A night at The Verge. Riviera play their last gig of their residency at the venue, and invite me onstage to do dance movements. Alex S tells me afterwards that I resemble his idea of Terminator 3, and that I should take this as a compliment. I have to admit that if my parents were to tell me that I was, in fact, an android assassin from the future, my life would instantly make far more sense.

Christmas is coming, and the singles are getting sad. One friend is in a bit of a state, and tells me that they can't bear the fact that the person they are currently in love with has been telling them of their plans to spend the seasonal period with their own other half. That is, Someone Else.

I muse on the realisation that, as low as my life has reached, I am lucky enough never to have been once besmirched by the green-eyed monster. I have never experienced jealousy in my life. The times when I've seen people I've been attracted to in the arms of others have, if they've solicited any response at all, only made me feel, "Well, clearly, they are a better human being than I am."
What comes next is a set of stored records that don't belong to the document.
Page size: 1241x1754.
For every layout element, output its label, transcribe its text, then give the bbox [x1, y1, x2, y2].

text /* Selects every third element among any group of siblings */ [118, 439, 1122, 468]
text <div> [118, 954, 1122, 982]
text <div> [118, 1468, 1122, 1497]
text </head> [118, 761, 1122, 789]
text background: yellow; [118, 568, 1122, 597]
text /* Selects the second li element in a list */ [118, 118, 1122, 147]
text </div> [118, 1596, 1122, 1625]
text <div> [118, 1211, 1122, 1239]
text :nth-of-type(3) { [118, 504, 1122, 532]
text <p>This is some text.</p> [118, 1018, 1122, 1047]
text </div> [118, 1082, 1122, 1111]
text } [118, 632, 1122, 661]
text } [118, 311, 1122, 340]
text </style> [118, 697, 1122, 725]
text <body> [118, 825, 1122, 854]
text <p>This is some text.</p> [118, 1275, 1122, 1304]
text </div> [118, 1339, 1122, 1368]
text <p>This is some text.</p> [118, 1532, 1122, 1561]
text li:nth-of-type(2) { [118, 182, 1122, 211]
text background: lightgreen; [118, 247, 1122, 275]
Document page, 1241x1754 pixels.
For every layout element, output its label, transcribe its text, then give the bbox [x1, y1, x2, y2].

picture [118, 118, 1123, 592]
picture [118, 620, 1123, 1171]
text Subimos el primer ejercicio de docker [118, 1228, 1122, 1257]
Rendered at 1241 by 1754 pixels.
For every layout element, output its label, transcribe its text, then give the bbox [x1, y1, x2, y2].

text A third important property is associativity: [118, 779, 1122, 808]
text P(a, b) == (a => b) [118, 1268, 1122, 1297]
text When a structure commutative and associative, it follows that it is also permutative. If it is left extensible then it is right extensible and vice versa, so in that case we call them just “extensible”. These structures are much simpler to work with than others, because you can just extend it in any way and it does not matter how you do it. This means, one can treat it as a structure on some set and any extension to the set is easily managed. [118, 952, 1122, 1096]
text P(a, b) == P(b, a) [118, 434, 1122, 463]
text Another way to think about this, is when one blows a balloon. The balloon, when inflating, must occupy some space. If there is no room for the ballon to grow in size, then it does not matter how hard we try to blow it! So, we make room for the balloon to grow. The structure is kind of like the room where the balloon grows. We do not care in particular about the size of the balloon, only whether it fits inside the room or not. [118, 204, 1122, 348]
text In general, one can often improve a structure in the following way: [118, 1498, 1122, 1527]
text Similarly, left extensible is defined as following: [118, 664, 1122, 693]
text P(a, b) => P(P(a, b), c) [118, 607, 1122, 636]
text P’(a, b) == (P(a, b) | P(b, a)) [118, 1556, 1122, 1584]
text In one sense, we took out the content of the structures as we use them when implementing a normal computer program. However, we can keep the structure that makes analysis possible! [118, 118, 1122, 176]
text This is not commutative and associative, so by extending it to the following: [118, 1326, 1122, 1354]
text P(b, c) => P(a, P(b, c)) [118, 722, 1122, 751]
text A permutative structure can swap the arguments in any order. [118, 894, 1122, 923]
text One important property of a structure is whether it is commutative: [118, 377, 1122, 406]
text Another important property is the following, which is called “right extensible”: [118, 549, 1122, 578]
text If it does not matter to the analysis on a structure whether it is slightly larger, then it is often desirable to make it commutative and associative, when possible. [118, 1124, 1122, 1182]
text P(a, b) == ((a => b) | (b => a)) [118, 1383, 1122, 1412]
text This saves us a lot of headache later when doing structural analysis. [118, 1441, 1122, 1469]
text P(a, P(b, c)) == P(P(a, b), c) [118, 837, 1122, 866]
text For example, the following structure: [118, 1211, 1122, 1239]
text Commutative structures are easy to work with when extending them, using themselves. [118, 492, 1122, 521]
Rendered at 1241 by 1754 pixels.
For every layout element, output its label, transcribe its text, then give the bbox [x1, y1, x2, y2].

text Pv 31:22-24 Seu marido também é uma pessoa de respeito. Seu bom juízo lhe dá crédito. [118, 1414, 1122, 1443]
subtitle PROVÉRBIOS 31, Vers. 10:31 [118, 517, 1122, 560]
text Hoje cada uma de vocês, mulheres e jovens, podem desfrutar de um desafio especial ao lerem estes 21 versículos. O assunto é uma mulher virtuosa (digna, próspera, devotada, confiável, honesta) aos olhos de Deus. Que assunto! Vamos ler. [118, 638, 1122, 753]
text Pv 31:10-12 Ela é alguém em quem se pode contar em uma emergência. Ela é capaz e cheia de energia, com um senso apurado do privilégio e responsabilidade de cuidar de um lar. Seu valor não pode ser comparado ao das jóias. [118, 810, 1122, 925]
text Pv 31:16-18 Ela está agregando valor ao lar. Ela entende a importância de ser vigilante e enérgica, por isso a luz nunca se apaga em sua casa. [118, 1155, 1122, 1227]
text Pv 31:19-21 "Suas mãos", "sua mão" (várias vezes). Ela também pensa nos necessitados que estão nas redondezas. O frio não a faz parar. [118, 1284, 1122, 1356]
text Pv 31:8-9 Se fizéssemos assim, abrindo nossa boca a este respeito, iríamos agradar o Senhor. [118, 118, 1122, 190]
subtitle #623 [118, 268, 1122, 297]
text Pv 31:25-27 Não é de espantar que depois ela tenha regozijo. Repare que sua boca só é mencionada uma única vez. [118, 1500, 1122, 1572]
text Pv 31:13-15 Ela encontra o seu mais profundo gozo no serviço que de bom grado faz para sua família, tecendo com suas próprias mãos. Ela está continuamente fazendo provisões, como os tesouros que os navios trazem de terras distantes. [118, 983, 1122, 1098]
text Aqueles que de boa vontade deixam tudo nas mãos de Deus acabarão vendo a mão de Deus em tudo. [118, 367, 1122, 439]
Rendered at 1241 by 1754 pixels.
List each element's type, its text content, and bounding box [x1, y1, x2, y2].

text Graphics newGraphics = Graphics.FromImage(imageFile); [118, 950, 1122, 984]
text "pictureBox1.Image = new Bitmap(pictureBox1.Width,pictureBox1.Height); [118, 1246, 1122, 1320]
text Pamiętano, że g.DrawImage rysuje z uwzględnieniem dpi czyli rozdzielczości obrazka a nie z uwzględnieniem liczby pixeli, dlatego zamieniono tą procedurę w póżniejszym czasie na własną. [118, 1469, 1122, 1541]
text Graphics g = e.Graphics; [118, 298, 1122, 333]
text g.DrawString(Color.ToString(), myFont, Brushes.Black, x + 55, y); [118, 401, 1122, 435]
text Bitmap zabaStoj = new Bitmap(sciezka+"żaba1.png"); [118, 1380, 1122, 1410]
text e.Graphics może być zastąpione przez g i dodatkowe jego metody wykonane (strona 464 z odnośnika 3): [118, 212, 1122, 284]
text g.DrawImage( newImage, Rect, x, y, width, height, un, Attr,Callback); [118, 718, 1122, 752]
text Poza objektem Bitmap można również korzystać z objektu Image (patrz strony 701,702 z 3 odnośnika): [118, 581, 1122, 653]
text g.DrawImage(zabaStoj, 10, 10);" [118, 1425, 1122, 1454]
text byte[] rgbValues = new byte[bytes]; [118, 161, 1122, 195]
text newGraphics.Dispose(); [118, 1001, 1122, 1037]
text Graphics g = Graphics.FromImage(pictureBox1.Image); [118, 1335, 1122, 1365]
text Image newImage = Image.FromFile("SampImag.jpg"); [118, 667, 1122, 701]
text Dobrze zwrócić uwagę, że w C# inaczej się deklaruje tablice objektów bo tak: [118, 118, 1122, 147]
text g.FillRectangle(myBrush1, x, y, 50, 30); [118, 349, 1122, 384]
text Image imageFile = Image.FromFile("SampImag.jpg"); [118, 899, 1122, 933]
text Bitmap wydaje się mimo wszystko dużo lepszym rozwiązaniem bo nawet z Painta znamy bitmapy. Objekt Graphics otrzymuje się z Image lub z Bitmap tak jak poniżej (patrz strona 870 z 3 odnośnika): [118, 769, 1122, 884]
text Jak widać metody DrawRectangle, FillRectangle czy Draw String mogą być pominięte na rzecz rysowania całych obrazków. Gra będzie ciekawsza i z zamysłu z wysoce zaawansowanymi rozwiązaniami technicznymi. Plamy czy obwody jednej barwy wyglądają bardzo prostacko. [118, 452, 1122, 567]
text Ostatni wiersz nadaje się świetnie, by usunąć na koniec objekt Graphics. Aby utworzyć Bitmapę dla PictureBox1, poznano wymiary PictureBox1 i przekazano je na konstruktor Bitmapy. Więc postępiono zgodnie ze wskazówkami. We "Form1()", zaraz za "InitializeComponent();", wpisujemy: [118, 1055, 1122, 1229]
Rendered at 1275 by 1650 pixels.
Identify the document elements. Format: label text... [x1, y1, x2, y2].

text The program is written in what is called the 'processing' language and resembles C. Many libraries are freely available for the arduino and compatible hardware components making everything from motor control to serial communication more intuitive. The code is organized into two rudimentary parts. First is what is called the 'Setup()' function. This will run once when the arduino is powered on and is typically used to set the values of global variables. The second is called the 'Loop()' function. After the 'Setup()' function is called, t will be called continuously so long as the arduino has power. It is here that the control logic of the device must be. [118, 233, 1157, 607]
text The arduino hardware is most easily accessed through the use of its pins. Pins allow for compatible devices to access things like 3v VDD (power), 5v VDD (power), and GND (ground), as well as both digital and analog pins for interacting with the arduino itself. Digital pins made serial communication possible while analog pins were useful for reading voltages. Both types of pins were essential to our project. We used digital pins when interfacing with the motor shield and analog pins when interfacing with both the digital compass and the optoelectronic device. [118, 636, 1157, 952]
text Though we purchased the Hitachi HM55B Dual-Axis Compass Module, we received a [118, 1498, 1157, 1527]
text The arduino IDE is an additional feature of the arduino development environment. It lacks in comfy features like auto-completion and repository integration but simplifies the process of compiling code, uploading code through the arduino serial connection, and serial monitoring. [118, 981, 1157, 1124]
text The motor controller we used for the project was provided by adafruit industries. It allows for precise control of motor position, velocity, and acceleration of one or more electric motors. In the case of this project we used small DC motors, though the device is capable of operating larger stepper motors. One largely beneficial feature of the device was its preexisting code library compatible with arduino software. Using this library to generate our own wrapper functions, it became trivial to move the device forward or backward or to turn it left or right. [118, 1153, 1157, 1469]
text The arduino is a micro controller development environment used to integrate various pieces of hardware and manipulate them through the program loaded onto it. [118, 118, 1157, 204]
I gaze into the abyss, and the abyss gazes right back and tells me, "Well, at least your hair is nice."

And so, this is ultimately what I only really know to be true. Born alone, dream alone, die alone. The rest is just staring in the mirror, ensuring that the hair is as perfect as possible. That the make-up is in place. That the suit is looking nice. I take comfort in dead authors and Touche Eclat. They will always remain true. What else is there?

Do you want to know about my fabulous dance technique? When I dance, I imagine that at the end of the song, I will be executed instantly. And so when you see me on the dancefloor in some club, I really am dancing for my life. I'm not there trying to impress anyone else, trying to catch the eye of some comely youth. I imagine myself alone in the universe, dancing to the end of Time, dancing to the end of my life. It keeps my steps from becoming sloppy.

What am I trying to tell you? Perhaps I should refer you to a dream I had the other night. I was throwing a "Come As Olivia Newton-John" party. Too many people turned up as Bad Sandy Olivia from "Grease", with the skintight black trousers. They were unhappy, because the walls were crawling with cute unhappy youths who always preferred Good Sandy Olivia in the film, the prim and proper one. And then there were people dressed as Xanadu Olivia, with all the different outfits she had in that film. Some were even on roller skates. But too many people said they'd never seen the movie. And as for the ones who came as Eurovision Olivia, the one in the cake-like dress that got beaten by Abba in 1974… well, they were even more unhappy.

But me? I had the hairdo of "Physical" Video Olivia. Complete with the sweatband. And I was happy.